Burgess: I was an assistant groundskeeper for the Triple A Charlotte Knights under head groundskeeper Eddie Busque. Eddie has continued to mentor me through all facets of minor league baseball. I was able to work a regular home game schedule, get my first taste of special events, and know the work required throughout the off-season and especially leading into the next season. Eddie has been in the business for quite a while and he is very knowledgeable about the building of new ball fields. Through application, I began to understand the design and components of a ball field that take place under the turfgrass. I’m very grateful for the experience I had in Charlotte. That is where I began to discover what kind of groundskeeper I’d like to be. 

One year later, the Greenville Drive head groundskeeper position came available and I was lucky enough to get it. The relationships I made with the staff during my internship season proved to be extremely advantageous. Fluor Field at the West End is a 100% sand-based field with a state-of-the-art gravitational drainage system patented by White Sox head groundskeeper Roger Bossard. The sand profile percolates at over 26”/hour into 2 miles of 4”, 6”, and 8” drain tile. It also has flipper valves installed in case the nearby Reedy River was to ever backup, so the field would not turn into a bathtub. I have learned a great deal about this field and am still learning every day.  

SportsTurf:What changes if any are you considering or implementing for the winning field in 2012?

Burgess: After our 2012 season, we were able to renovate our infield and foul territory turf. We pulled out everything down to the original sand profile to help solve issues we had with uniformity, drainage, and rooting. While keeping my normal fertility program simple, I plan to keep a much closer watch on my nutrient levels on this renovated area, as nutrients will leach out more quickly than rest of the field. And as usual, I’m always trying to think of new ways to become more efficient with any projects in the future. Eventually I’d like to renovate the rest of the field. 

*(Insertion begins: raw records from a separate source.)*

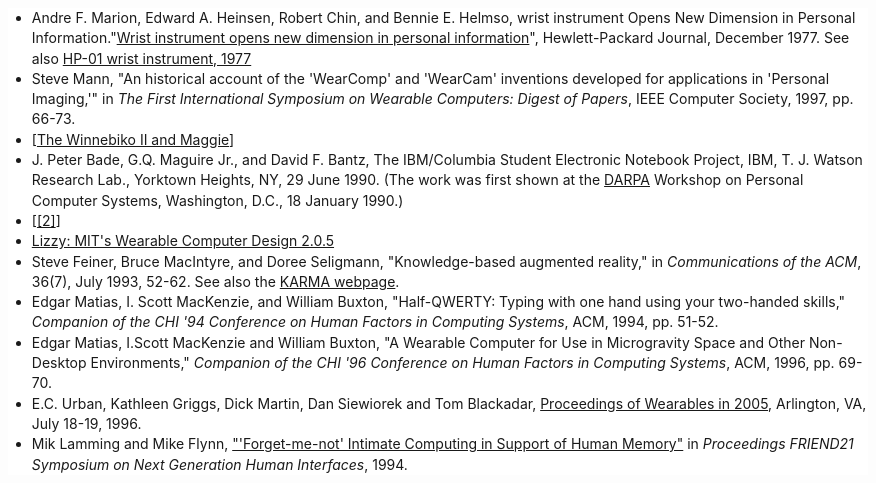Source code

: * Andre F. Marion, Edward A. Heinsen, Robert Chin, and Bennie E. Helmso, wrist instrument Opens New Dimension in Personal Information."[Wrist instrument opens new dimension in personal information](/http-www-hp-com-hpinfo-abouthp-histnfacts-museum-personalsystems-0022-other-0022hpjournal-pdf)", Hewlett-Packard Journal, December 1977. See also [HP-01 wrist instrument, 1977](/http-www-hp-com-hpinfo-abouthp-histnfacts-museum-personalsystems-0022-index-html)
* Steve Mann, "An historical account of the 'WearComp' and 'WearCam' inventions developed for applications in 'Personal Imaging,'" in *The First International Symposium on Wearable Computers: Digest of Papers*, IEEE Computer Society, 1997, pp. 66-73.
* [[The Winnebiko II and Maggie](/http-www-microship-com-bike-winnebiko2-index-html)]
* J. Peter Bade, G.Q. Maguire Jr., and David F. Bantz, The IBM/Columbia Student Electronic Notebook Project, IBM, T. J. Watson Research Lab., Yorktown Heights, NY, 29 June 1990. (The work was first shown at the [DARPA](/darpa) Workshop on Personal Computer Systems, Washington, D.C., 18 January 1990.)
* [[[2]](/http-www-wearablegroup-org)]
* [Lizzy: MIT's Wearable Computer Design 2.0.5](/http-www-media-mit-edu-wearables-lizzy-lizzy)
* Steve Feiner, Bruce MacIntyre, and Doree Seligmann, "Knowledge-based augmented reality," in *Communications of the ACM*, 36(7), July 1993, 52-62. See also the [KARMA webpage](/http-www1-cs-columbia-edu-graphics-projects-karma-karma-html).
* Edgar Matias, I. Scott MacKenzie, and William Buxton, "Half-QWERTY: Typing with one hand using your two-handed skills," *Companion of the CHI '94 Conference on Human Factors in Computing Systems*, ACM, 1994, pp. 51-52.
* Edgar Matias, I.Scott MacKenzie and William Buxton, "A Wearable Computer for Use in Microgravity Space and Other Non-Desktop Environments," *Companion of the CHI '96 Conference on Human Factors in Computing Systems*, ACM, 1996, pp. 69-70.
* E.C. Urban, Kathleen Griggs, Dick Martin, Dan Siewiorek and Tom Blackadar, [Proceedings of Wearables in 2005](/http-www-darpa-mil-mto-displays-wear2005), Arlington, VA, July 18-19, 1996.
* Mik Lamming and Mike Flynn, ["'Forget-me-not' Intimate Computing in Support of Human Memory"](/http-www-lamming-com-mik-papers-fmn-pdf) in *Proceedings FRIEND21 Symposium on Next Generation Human Interfaces*, 1994.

SportsTurf: How do you see the sports turf manager’s job changing in the future?

Burgess: What I see changing in the future for turf managers is more of everything. For example, when I first took this position we had 70 Drive home games and a handful of special events ranging from early April to mid-September. This has progressed to this year’s schedule of 110 games and roughly 30 special events ranging from mid-February to mid-November. With the effect of the economy, I understand the need for the extra games and events. There is no longer just a 70-game schedule anymore. Managing this extra work load and wear on the field while maintaining our normal cultural practices and keeping the expected high standards I want is the way my job is changing. This is not necessarily a bad thing. I see it as more experience and knowledge I’m gaining, which will be invaluable to me in my next step in my sports turf career. 


The STMA Field of the Year Awards began in 1988 and are given annually in baseball, football, softball, soccer and sporting grounds in three levels: professional, collegiate and schools/parks. A panel of 11 judges independently scores the applications and the winners are announced at the STMA Annual Conference and Exhibition. Winners receive signature clothing, complimentary conference registration, three night’s accommodations and a trophy for display. The Field of the Year Program is made possible through the generous donations of Carolina Green Corporation, Ewing Irrigation Products, Hunter Industries, and World Class Athletic Surfaces, Inc.